Stored data

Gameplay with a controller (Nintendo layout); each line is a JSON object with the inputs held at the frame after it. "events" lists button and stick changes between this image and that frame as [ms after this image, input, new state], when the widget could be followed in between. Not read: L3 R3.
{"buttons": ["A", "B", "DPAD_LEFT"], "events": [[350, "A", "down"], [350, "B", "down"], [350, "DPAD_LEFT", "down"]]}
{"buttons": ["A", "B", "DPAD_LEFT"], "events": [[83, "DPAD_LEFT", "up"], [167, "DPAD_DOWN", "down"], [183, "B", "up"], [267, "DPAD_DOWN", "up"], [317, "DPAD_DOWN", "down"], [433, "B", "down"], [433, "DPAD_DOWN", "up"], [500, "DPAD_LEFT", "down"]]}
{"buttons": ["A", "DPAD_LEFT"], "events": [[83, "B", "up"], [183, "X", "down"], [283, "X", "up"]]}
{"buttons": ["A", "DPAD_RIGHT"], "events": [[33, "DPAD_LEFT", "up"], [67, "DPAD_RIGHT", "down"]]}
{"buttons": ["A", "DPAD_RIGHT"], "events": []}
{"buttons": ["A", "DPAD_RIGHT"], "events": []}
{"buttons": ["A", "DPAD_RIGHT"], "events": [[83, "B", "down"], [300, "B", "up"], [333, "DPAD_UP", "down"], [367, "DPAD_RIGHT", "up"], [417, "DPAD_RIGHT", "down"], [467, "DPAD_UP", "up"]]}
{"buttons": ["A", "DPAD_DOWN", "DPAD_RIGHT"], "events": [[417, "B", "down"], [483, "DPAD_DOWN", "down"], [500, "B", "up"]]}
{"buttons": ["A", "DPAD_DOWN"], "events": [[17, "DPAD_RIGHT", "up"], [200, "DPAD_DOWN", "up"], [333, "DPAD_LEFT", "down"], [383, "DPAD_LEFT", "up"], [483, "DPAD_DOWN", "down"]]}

# Task directions:
The records given above are to be repeated in full, exactly.

# The completed task:
Gameplay with a controller (Nintendo layout); each line is a JSON object with the inputs held at the frame after it. "events" lists button and stick changes between this image and that frame as [ms after this image, input, new state], when the widget could be followed in between. Not read: L3 R3.
{"buttons": ["A", "B", "DPAD_LEFT"], "events": [[350, "A", "down"], [350, "B", "down"], [350, "DPAD_LEFT", "down"]]}
{"buttons": ["A", "B", "DPAD_LEFT"], "events": [[83, "DPAD_LEFT", "up"], [167, "DPAD_DOWN", "down"], [183, "B", "up"], [267, "DPAD_DOWN", "up"], [317, "DPAD_DOWN", "down"], [433, "B", "down"], [433, "DPAD_DOWN", "up"], [500, "DPAD_LEFT", "down"]]}
{"buttons": ["A", "DPAD_LEFT"], "events": [[83, "B", "up"], [183, "X", "down"], [283, "X", "up"]]}
{"buttons": ["A", "DPAD_RIGHT"], "events": [[33, "DPAD_LEFT", "up"], [67, "DPAD_RIGHT", "down"]]}
{"buttons": ["A", "DPAD_RIGHT"], "events": []}
{"buttons": ["A", "DPAD_RIGHT"], "events": []}
{"buttons": ["A", "DPAD_RIGHT"], "events": [[83, "B", "down"], [300, "B", "up"], [333, "DPAD_UP", "down"], [367, "DPAD_RIGHT", "up"], [417, "DPAD_RIGHT", "down"], [467, "DPAD_UP", "up"]]}
{"buttons": ["A", "DPAD_DOWN", "DPAD_RIGHT"], "events": [[417, "B", "down"], [483, "DPAD_DOWN", "down"], [500, "B", "up"]]}
{"buttons": ["A", "DPAD_DOWN"], "events": [[17, "DPAD_RIGHT", "up"], [200, "DPAD_DOWN", "up"], [333, "DPAD_LEFT", "down"], [383, "DPAD_LEFT", "up"], [483, "DPAD_DOWN", "down"]]}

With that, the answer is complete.